I often process some data by programs where by data. To make is simple let us consider that data is a single series of numbers of same magnitude. When the numbers are unreasonably high it might be useful to normalize the data. One of common transformations is substracting the average from all values. After this transformation the transformed data will have the average zero.
Other common transformation which can be done after having zero average is dividing the data by their standard deviation. After appling this transformation the new data have unit variance.
When working with data normalized this way I expect that numerical errors should be smaller. However I seem to fail to do these transformations because the numerical errors appear even when I am trying to compute standard deviation.
Bellow is sample code in c# where I try to compute standard deviation. It can be easily seen even without statistical knowledge (of the formula) that the output of the program should be zero. (If data is array of constants then average of squares of data equals to square of averages.)

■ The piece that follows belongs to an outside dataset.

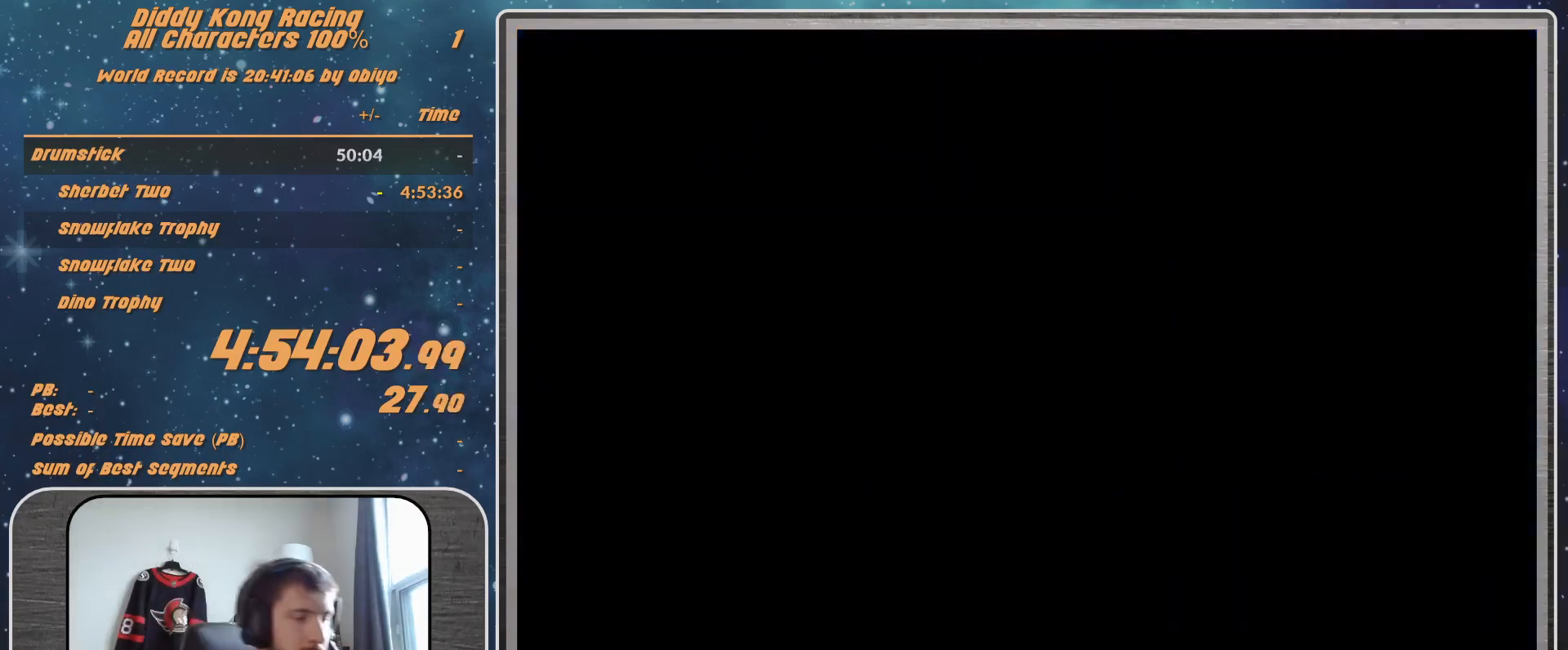
{"buttons": [], "left_stick": "center", "events": []}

static double standardDeviation(double[] data)
{
double sum = 0;
double sumOfSquares = 0;
foreach (double number in data)
{
sum += number;
sumOfSquares += number * number;
}
double average = sum / data.Length;
double averageOfSquares = sumOfSquares / data.Length;
return Math.Sqrt(averageOfSquares - average * average);
}
static void Main(string[] args)
{
double bigNumber = 1478340000000;
double[] data = Enumerable.Repeat(bigNumber, 83283).ToArray();
Console.WriteLine(standardDeviation(data));
}
Instead of zero the program outputs a huge number caused by numerical errors: 2133383.0308878
Note that if I would omit Math.Sqrt (i.e. I would be computing variance instead of standard deviation) then the error would be much higher.
What is the cause and how do I write this with smaler numerical errors?
Although the formula you use for variance is correct mathematically -- ie if you have infinite precision -- it can lead to trouble with finite precision.
A better way for N data X is to compute
variance = Sum{ square( X[i] - mean) }/ N
where
mean = Sum{ X[i] } /N
As written this requires two passes through the data. If this is awkward you can in fact do it in a single pass. You need to keep three variables, n (number of data items seen so far) mean and variance. These should all be initialised to 0 (aka 0.0). Then when you get the next data item x:
n = n + 1
f = 1.0/n
d = x-mean
mean = mean + f*d
variance = (1.0-f)*(variance + f*d*d)
At each stage after processing a data item n, mean, variance are indeed the count, mean and variance of the data so far.